首先，我們處理在網路層上如何有效利用能源的議題。由於普及網路中有許多裝置（例如，感測節點與手持式裝置）是以電池供電，因此如何有效利用能源是一個相當重要的議題。在本論文中，所提出的能源比例式路由方法（Energy Proportional Routing，ERP）與封包長度調適方法（Packet Length Adaptation，PLA）可以有效地提升叢聚式無線網路的網路吞吐量與能源使用率。為了平衡負載，EPR 預測並控制所有節點的能源損耗以讓所有節點的能源使用率能夠趨於平均能源使用率。另外，PLA 可以根據雜訊所造成的封包錯誤率來設定最佳的封包長度以提升網路吞吐量與能源使用率。然而，隨著雜訊的增強就如同拉長傳輸距離一樣會造成更多的能源損耗。因此，為了能夠更準確的估算能源損耗，本論文也提出一個將通道雜訊轉換為傳送距離的模型使得在加入通道雜訊的情況下亦能夠有效地提升網路吞吐量與能源使用率。
第二個要探討的議題是普及網路的安全性。由於個人資料可能會透過普及網路來傳送，因此驗證資料的來源與完整性是一項必要的工作。然而，傳統的安全性方法並無法直接套用在以降低能源損耗為重要議題的網路環境上。因此，本論文提出了適用於叢聚式無線網路的認證式入侵預防機制（Authentication-based Intrusion Prevention，AIP）與協同式入侵偵測機制（Collaboration-based Intrusion Detection，CID）。AIP 依據資料重要性、網路頻寬、金鑰雜湊訊息認證碼長度、與金鑰存活期等特性而採用安全性等級不同的認證機制以達到降低能源損耗的目的。然而，AIP 並無法避免被入侵的內部節點所發動的攻擊。因此，CID 藉由網路節點互相監控的方式來進行入侵偵測以在網路安全與能源損耗之間取得平衡。

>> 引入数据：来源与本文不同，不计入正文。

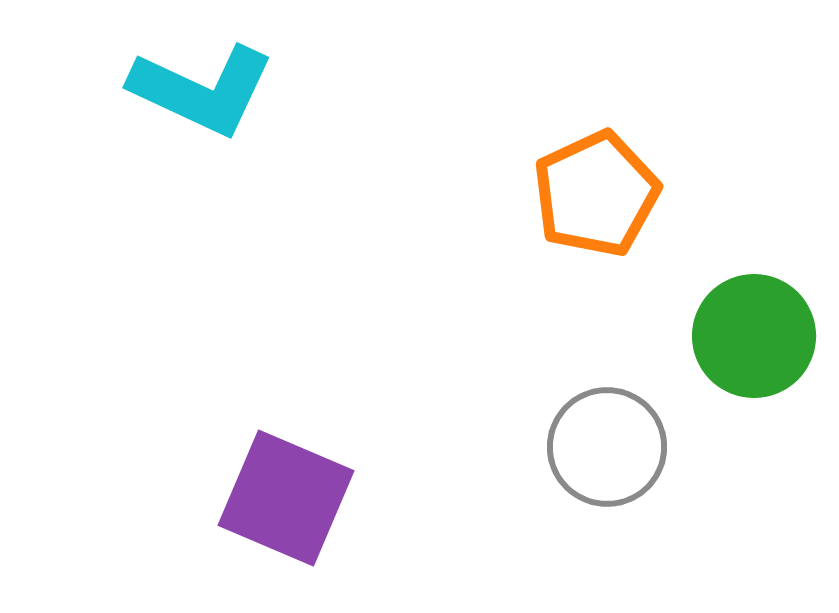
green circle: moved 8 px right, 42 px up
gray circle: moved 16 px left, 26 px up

最後要探討的是考量服務品質要求與資源使用率的服務自動化議題。對使用者所要求的普及服務（ubiquitous services）而言，一組適合的裝置應該能夠自動地形成一個小型網路（piconet）以執行這些普及服務而不需要使用者的介入。為了達到此目的，首先我們分別提出了用來描述普及服務與普及網路的數學模型。另外，由於不同的服務型態與使用者對於服務品質的定義有很大的差異，因此多目的效益函數理論（Multiple Objective Utility Theory）被用來量化使用者對於服務品質的滿意度。本論文提出了兩個服務自動化演算法。對於移動式且大型普及網路而言，我們提出了基於解決有類別限制之子圖同構問題（Class Constrained Subgraph Isomorphism Problem）的分散式服務自動化演算法。另一方面，對於固定式且小型普及網路而言，我們則是提出了基於解決多維度多選擇背包問題（Multi-dimension Multi-choice Knapsack Problem）的集中式服務自動化演算法。透過實驗與模擬可以證明本論文所提出的兩個演算法可以在資源有限的普及網路中有效地配置網路資源並取得代表服務品質之系統效益值的近似最佳解。

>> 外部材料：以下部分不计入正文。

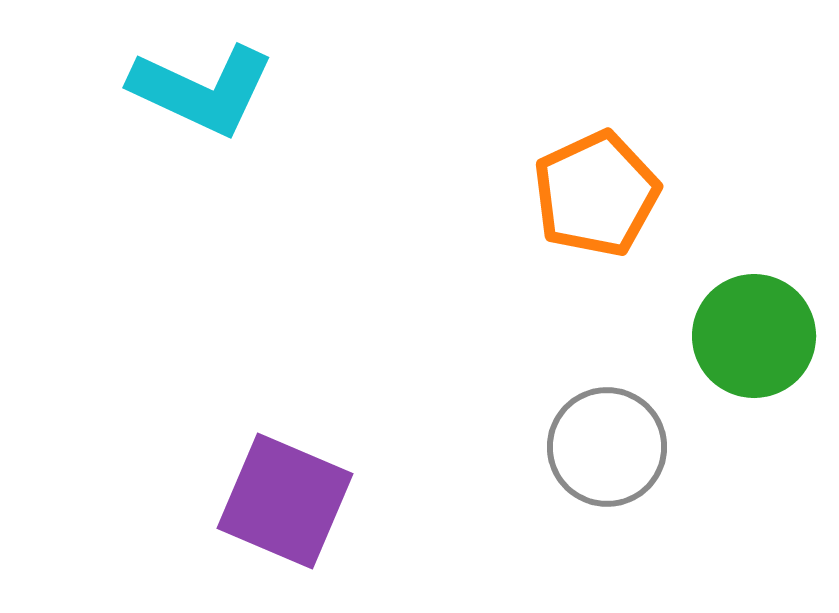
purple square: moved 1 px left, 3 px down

Ubiquitous computing (UbiCom) is the next-generation computing technology with the vision: user could access computing environments in an “any time, any where, any device” manner. In the latest decades, the researches on UbiCom have significantly improved to realize digital life. However, there are still several open issues in resource-constrained ubiquitous networks (UbiNet). In this dissertation, we will study three important issues in resource-constrained UbiNet, including routing protocol, network security, and service automation.

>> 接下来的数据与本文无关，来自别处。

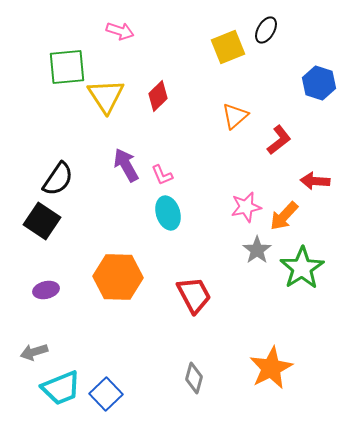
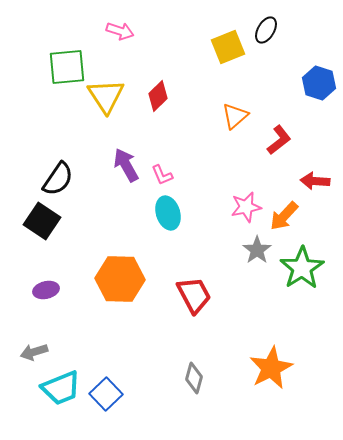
orange hexagon: moved 2 px right, 2 px down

First, this work tackles the energy-efficiency issue at the network layer. Energy conservation is truly critical in UbiCom since there are a lot of battery-powered devices (e.g., sensor node, handheld device) in UbiNet. In this dissertation, Energy Proportional Routing (EPR) and Packet Length Adaptation (PLA) are proposed to maximize the throughput and energy utilization in cluster-based wireless networks. To balance the load, EPR algorithm predicts and controls the energy consumption of each node as close as possible to the threshold representing the energy utilization mean value among clusters. In addition, PLA is derived and developed to optimize the throughput and energy utilization in wireless networks. However, more noise introduces more energy consumption since the noise is equivalently regarded as lengthening of transmission distances. Thus, a noise-referred distance model of wireless channels is also developed for more accurate estimation of the dissipated proportion in the residual energy so that further improvement of throughput and energy utilization is obtained.
The second research issue is the network security. Since the personal information could be forwarded in UbiNet, verifying authenticity and integrity of delivered data is indispensable. Unfortunately, energy-efficiency is not considered in conventional security measures. In this dissertation, two energy-efficient security approaches are proposed. In Authentication-based Intrusion Prevention approach (AIP), distinct authentication mechanisms with different security levels are introduced to verify the data according to their relative importance so that the energy consumption is efficient reduced. However, the security threat from compromised sensor nodes cannot be fully avoided. Thus, Collaboration-based Intrusion Detection approach (CID) is then proposed. In CID, the nodes collaboratively monitor each other to balance the tradeoff between network security and energy efficiency.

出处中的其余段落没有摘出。